Bill Maher once suggested that while he didn’t advocate the use of heroin, it certainly didn’t hurt his record collection. The same sentiment applies to American literary fiction in tough economic times. While no one would ever wish for high unemployment or a schizophrenic stock market, it’s always brought out the best in our writers.
Since the beginning of this “Great Recession,” a scattered collection of fresh new voices have emerged — call them the socioeconomic realists. The most prominent might be Bonnie Jo Campbell, whose searing “American Salvage” was a finalist for the both the National Book Award and the National Book Critics Circle Award in 2009. Campbell’s first two books, while equally gritty as hell, never caught on; she didn’t change, the world did. (“American Salvage” was published by a university press; her latest novel, “Once Upon a River,” was published last month by W.W. Norton.)
Today is the publication date for Frank Bill’s “Crimes in Southern Indiana,” a frightening portrait of a long-ignored corner of the American Midwest. It has been called “a blistering, vivid and flat-out fearless debut,” and the quick, violent stories are loaded with meth labs and bitter brawls. Hell, a job in a meth lab is one of the better paying jobs in Bill’s world.
Couple those books with the work of Shann Ray (“American Masculine”), Philipp Meyer (“American Rust”) and Donald Ray Pollock (“The Devil All The Time”) and you see a new genre developing — work set not just in specific regions and parts of the country, but fiction about economic class, based in some of the hardest-hit states and counties in America, in the Southern and Midwest towns where hope is especially hard to find.
“There are plenty of folks here who tell me they’ve never seen any of the kind of people I write about, and all I can say is that they’re not looking,” says Campbell, whose work is set largely in devastated Michigan towns.
Pollock writes about neighboring Ohio, and his debut, “Knockemstiff,” relays the struggles and loneliness of working people as effortlessly as Sherwood Anderson’s “Winesburg, Ohio” (1919) or perhaps William Kennedy’s Pulitzer Prize-winning novel “Ironweed” (1983). Yes, there really is a place called Knockemstiff, Ohio, and Donald Ray Pollock’s own story is so brutally real that it seems near fiction itself.
Having worked as a driver in a paper mill for most of his adult life, Pollock enrolled in the creative writing program at Ohio State University at 50. He might have landed an interview with tastemaker extraordinare Terry Gross on NPR’s “Fresh Air,” but he knows who he is writing for — not the aesthetes, but his fellow mill workers. He says more writers now are “working with an awareness and understanding of the poor and dispossessed that we haven’t seen or been much interested in since the Great Depression of the last century.”

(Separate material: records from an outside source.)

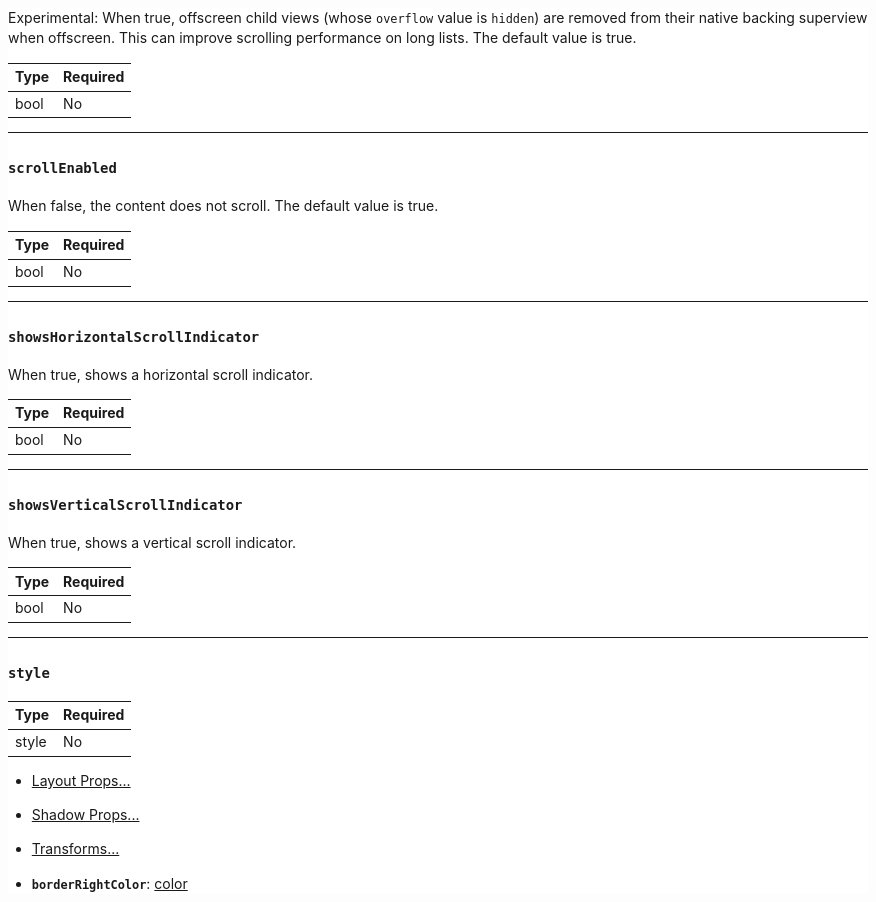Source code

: Experimental: When true, offscreen child views (whose `overflow` value is `hidden`) are removed from their native backing superview when offscreen. This can improve scrolling performance on long lists. The default value is true.

| Type | Required |
| ---- | -------- |
| bool | No       |

---

### `scrollEnabled`

When false, the content does not scroll. The default value is true.

| Type | Required |
| ---- | -------- |
| bool | No       |

---

### `showsHorizontalScrollIndicator`

When true, shows a horizontal scroll indicator.

| Type | Required |
| ---- | -------- |
| bool | No       |

---

### `showsVerticalScrollIndicator`

When true, shows a vertical scroll indicator.

| Type | Required |
| ---- | -------- |
| bool | No       |

---

### `style`

| Type  | Required |
| ----- | -------- |
| style | No       |

- [Layout Props...](layout-props.md#props)

- [Shadow Props...](shadow-props.md#props)

- [Transforms...](transforms.md#props)

- **`borderRightColor`**: [color](colors.md)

“You can’t have a small minority of wealthy lording it over a vast majority of poor without something very bad eventually happening.” says Pollock.
One might be hesitant to call these authors patriotic, but with titles like “American Salvage,” “American Rust” and “American Masculine,” it can’t simply be a case of irony working overtime.
Meyer’s “American Rust” dives deep into the Rust Belt realities of working-class Pennsylvania. Echoes of John Steinbeck’s resonate in his prose — Steinbeck’s Depression-era migrants might have led bleaker lives, but the confusion and the uncertainty amongst those who aspire merely to pay the bills and attain a middle-class life can be startlingly similar.
Ray’s “American Masculine,” meanwhile, takes the story West, into the desolate landscape of Montana. The men and women in his stories seem to the bastard children of Jim Harrison and Raymond Carver, fierce but plain-spoken and adrift, fighting to hold addictions, violence and sadness at bay. It’s a book which redefines the myth of the West — Manifest Destiny is a thing of the past, the West now is a trap.
These authors share a visible reverence for an America that no longer exists. In Pollock’s view, American is “a much scarier place to live than it was, say, 30 or 40 years ago.” But that nostalgia should not be confused with the same flag-waving mindlessness that led Ronald Reagan’s 1984 reelection campaign to use Bruce Springsteen’s “Born in the U.S.A.” without ever listening to the lyrics. The characters are rough, the portraits are unflattering, yet readers and critics are connecting with these books in a time when the initial urge might be to escape into some fantasyland of make-believe.
If and when the economy rebounds, will these writers remain critical darlings and culturally relevant? Paraphrasing William Faulkner, Bonnie Jo Campbell says that the only writing that matters is about the human heart in conflict with itself. “And there’s plenty of that around here,” she says.